GDPR has made European apps less intrusive, but sharply reduced the introduction of new ones and led to many being withdrawn. In GDPR and the Lost Generation of Innovative Apps (NBER Working Paper 30028), Rebecca Janßen, Reinhold Kesler, Michael E. Kummer, and Joel Waldfogel detail the effects of the privacy improvements by studying the set of apps that were available on Google’s Play Store between July 2016 and October 2019.

New rules made European apps less intrusive, but entry of new apps fell 47 percent and the number of new entrants that became successful fell by more than 40 percent.

The new law made app development more time-consuming and costly, according to the researchers, who surveyed 650 German app developers for Google’s Android platform. Eighty-five percent of the developers said administrative burdens to comply with the law posed a challenge, 48 percent mentioned additional costs, and 36 percent indicated a lack of knowledge about the regulation’s details. One in seven reported they removed an app from the market because of the new requirements and costs, and one in 11 said they chose not to launch a developed app. These estimates may be conservative since the survey only contacted developers who were still operating in 2019; some pre-GDPR developers may have withdrawn from the market.

In mid-2016, 2.1 million apps were available on the Google Play Store platform. That rose to 2.8 million near the end of 2017, then dropped by nearly 1 million by the end of 2018 — six months after GDPR went into effect. In the year before GDPR took effect, exits or disappearances of apps averaged about 100,000 per quarter. In the immediate aftermath of GDPR taking effect, that number jumped to 600,000 exits per quarter. 
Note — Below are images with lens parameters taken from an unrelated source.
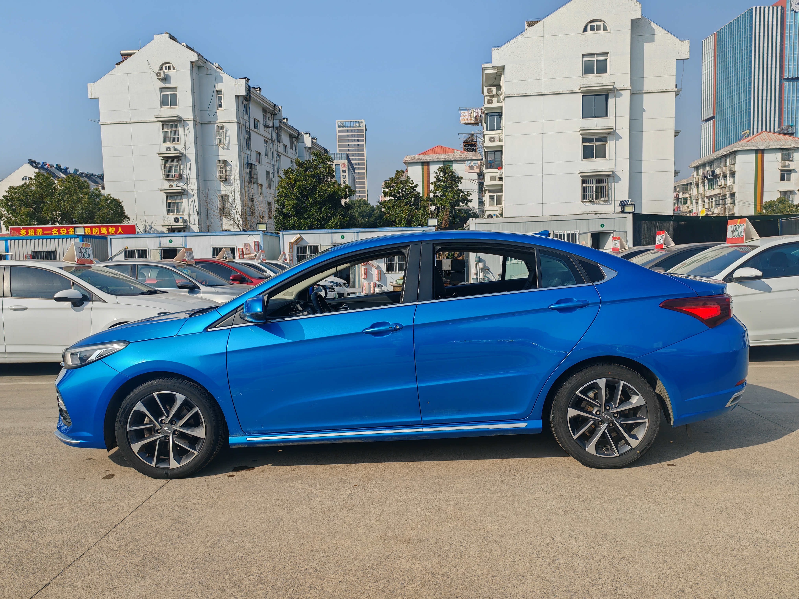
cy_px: 300
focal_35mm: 27
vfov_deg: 51.4
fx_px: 623
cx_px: 400
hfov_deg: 65.3
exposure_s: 1/750
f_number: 1.9
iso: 50
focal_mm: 6.12
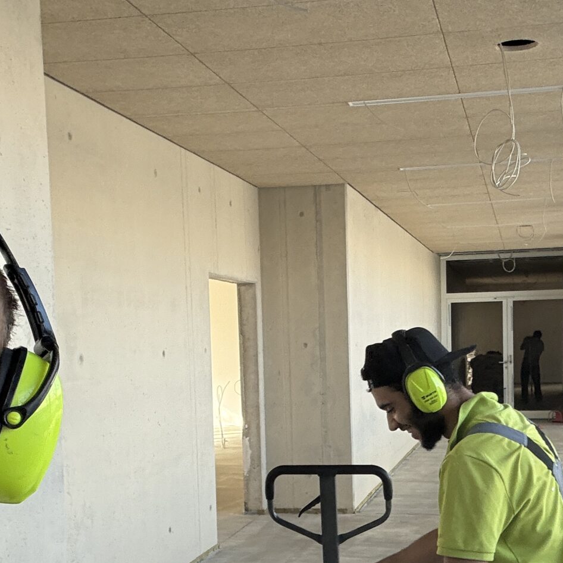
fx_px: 1012
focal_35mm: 55
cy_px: 380
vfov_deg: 30.8
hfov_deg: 31.0
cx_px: 343
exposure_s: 1/82
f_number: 1.9
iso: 80
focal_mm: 2.69
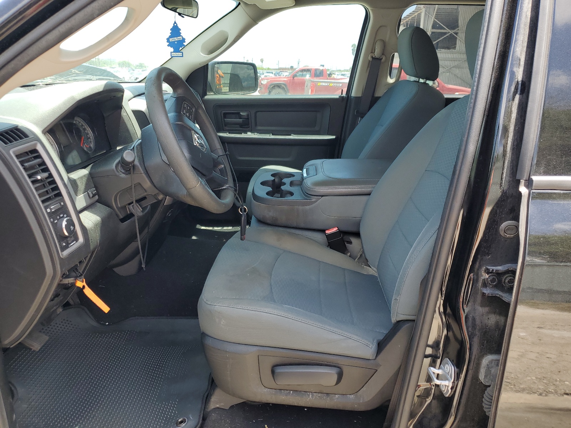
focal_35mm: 26
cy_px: 214
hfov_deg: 67.3
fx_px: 429
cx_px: 286
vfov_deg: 53.1
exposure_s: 1/323
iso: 50
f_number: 1.5
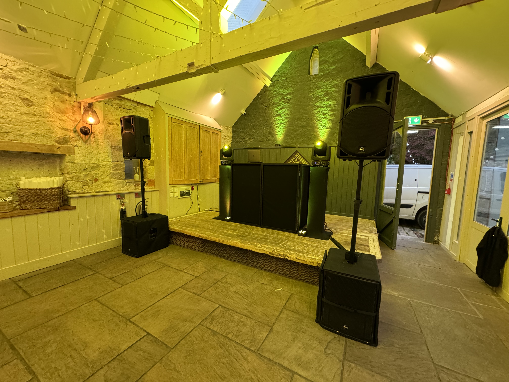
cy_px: 191
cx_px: 254
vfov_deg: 85.7
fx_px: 206
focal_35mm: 14
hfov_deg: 102.1
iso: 800
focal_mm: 2.22
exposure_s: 1/50
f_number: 2.2
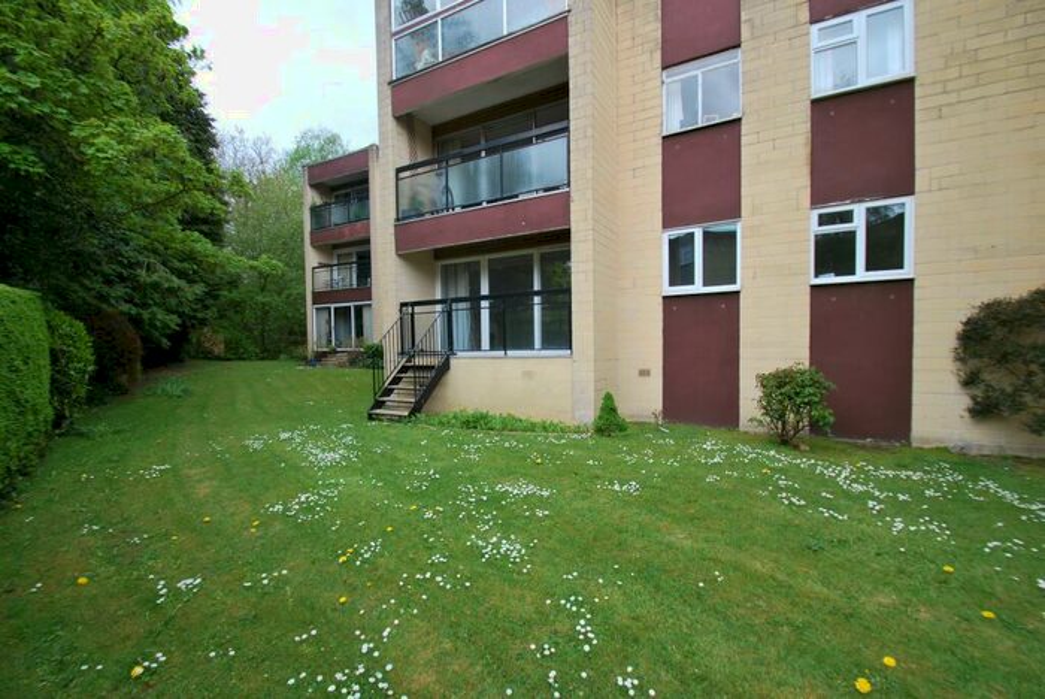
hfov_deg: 100.3
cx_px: 522
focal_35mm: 15
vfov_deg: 77.4
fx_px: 436
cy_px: 350
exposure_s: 1/125
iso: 100
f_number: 5.6
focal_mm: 10
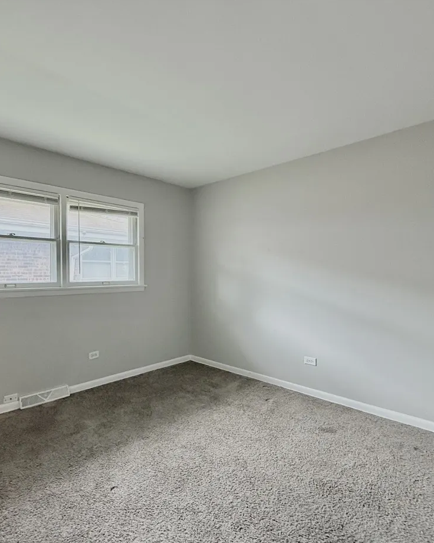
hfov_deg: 70.2
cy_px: 279
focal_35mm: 19
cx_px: 177
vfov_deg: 83.3
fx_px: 305
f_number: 2.2
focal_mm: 2.22
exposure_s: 1/60
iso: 500
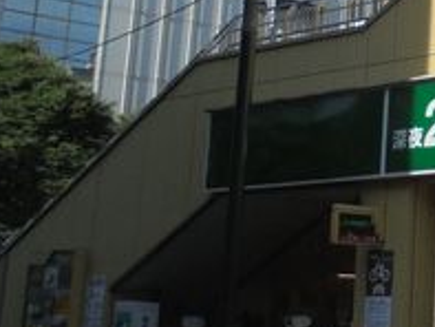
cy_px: 7
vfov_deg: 15.5
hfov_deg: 18.3
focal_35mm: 94
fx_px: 1182
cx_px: 671
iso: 100
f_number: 11.8
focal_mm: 5.3
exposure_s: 1/100
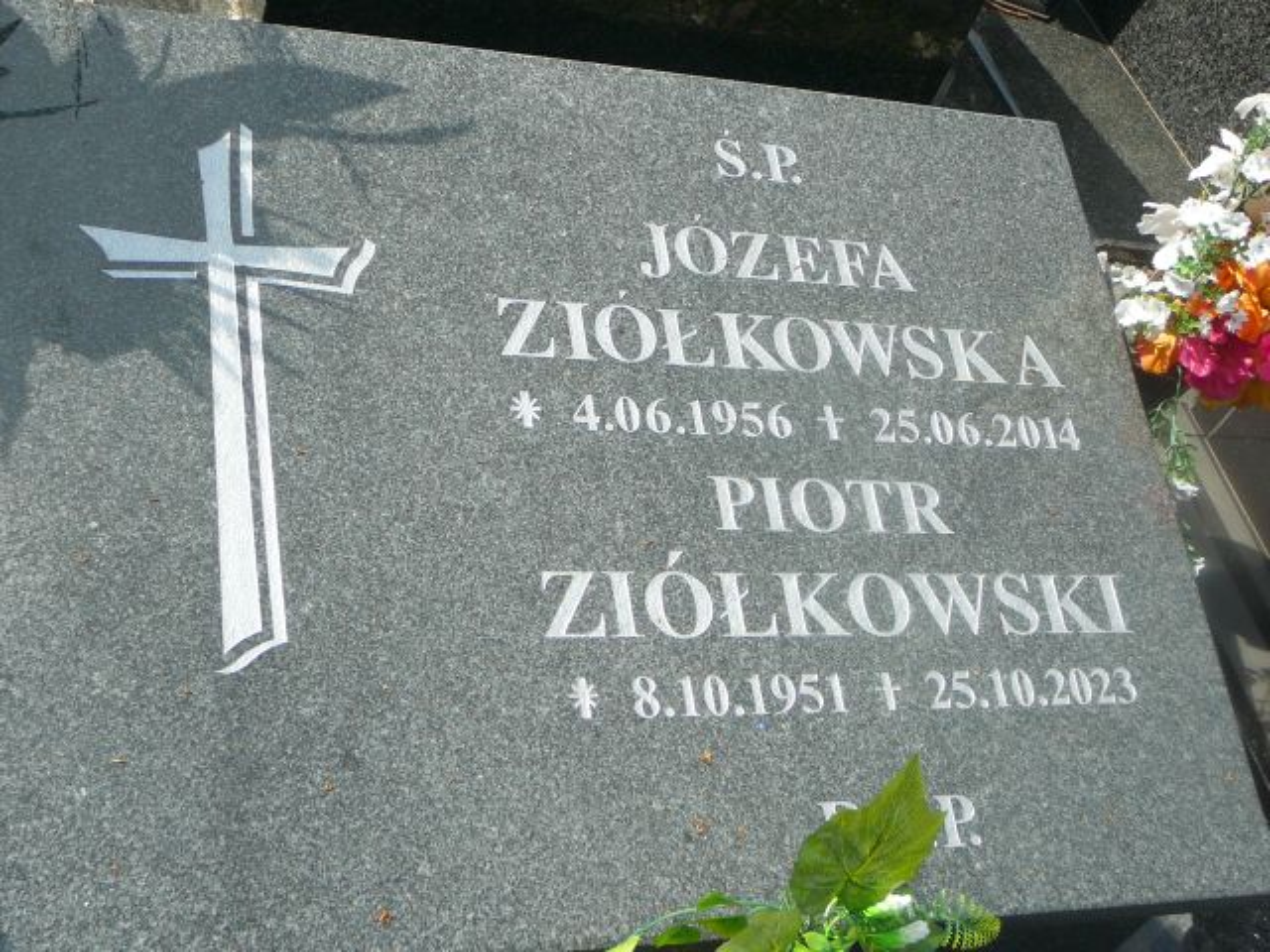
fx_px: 1798
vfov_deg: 29.7
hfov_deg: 38.9
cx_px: 635
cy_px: 476
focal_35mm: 49
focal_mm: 7.3
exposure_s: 1/640
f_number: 3.4
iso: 80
Apps that requested privacy-sensitive information were more likely to exit than other apps. A third of all such apps disappeared around the enactment of GDPR. The disappearances were concentrated among marginal apps: the combined market share of those that disappeared was only about 3.3 percent. The researchers find that apps that offered within-app purchases and relied less on intrusive data practices for revenue were less likely to disappear than those that relied on sensitive personal data.

More important than GDPR’s effect on exit is its effect on new entry. When it is difficult to predict which new products will succeed, then the volume of entry has an important effect on the benefit that consumers receive: larger cohorts of entering products include both more eventual winners (successful products) and more eventual losers. Entry of new apps fell 47 percent after GDPR took effect. Not only did entry fall overall, but the smaller post-GDPR entry cohorts included 40 percent fewer apps eventually reaching substantial success with consumers.

The law also appears to have accelerated a trend away from new intrusive apps. Weighted by usage, the share of new apps requesting one or more pieces of privacy-sensitive data fell from 57 percent before the law to 47 percent afterwards.

The researchers conclude that evaluating privacy regulations such as GDPR requires balancing their privacy benefits against the potential cost of forgone innovation.